松尾芭蕉も愛した地の地酒蔵
栃木県北部の大田原市須佐木の八溝山中の小さな集落にある地酒蔵です。大田原市は旧黒羽町ですが、この地は松尾芭蕉があの「奥の細道」の道中、最も逗留したと言われる山深い地です。その山間地で空気、水に巡まれ、地元の方に親しまれる、伝統と変化を融合させながら、けれんみのない酒を造り続けています。
地元で9割を消費する地元に根差したお酒
90年以上の歴史を持つ南部杜氏自醸酒品評会では2012年の初出品で「吟醸酒の部」で2位に入る快挙を成し遂げました。それから毎年10位以内に入る安定した成績を残しています。ほか2010年に「インターナショナルワインチャレンジ」のSAKE部門(吟醸酒、大吟醸酒の部)でSILVERメダルを受賞、新酒鑑評会の金賞受賞など優秀な成績を残しています。

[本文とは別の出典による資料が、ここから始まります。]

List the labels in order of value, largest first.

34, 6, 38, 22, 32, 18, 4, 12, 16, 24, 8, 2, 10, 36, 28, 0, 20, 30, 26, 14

生産石高は約700石ですが、これほどの銘酒ながら、基本的には地元大田原と栃木県北で約9割が消費されるというまさに地酒蔵で、日光の鬼怒川温泉でも多くの旅館で提供されています。
低精白の生酛酒などユニークなチャレンジ
銘柄は「旭興」「たまか」です。若き蔵元専務・渡邉英憲氏が製造責任者として醸し出すお酒は、 個性あふれるチャレンジ酒が多いです。88%精米という低精白の生酛酒を醸したかと思えば、さらに糠部分しか削っていない99%精米の生酛を世に送りだしたり、また古代米(赤米)を使った赤色のスパークリング酒を醸したりと常識に捉われない試みが徐々に日本酒ファンにも注目されています。

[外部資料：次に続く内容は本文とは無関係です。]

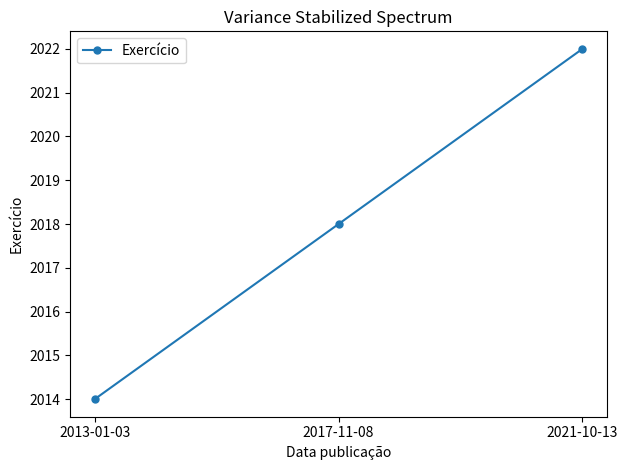

Reading left to right, list all the values displayed in this chart.

2013-01-03=2014	2017-11-08=2018	2021-10-13=2022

しかし、オーソドックスな酒のレベルが高いからこそ、地元で愛されるのでしょう。基本的には素朴な田舎酒という印象が強いですが、この純米吟醸は山田錦を50%まで磨いて醸されています。
上立ち香は上品な果実感を感じ、その後はまろやかでかつ太い旨み甘味を感じますが、最後はスッキリと切れていき味を引き締めてくれます。深みがありバランスの取れた味わいで色々な料理と合わせることができるでしょう。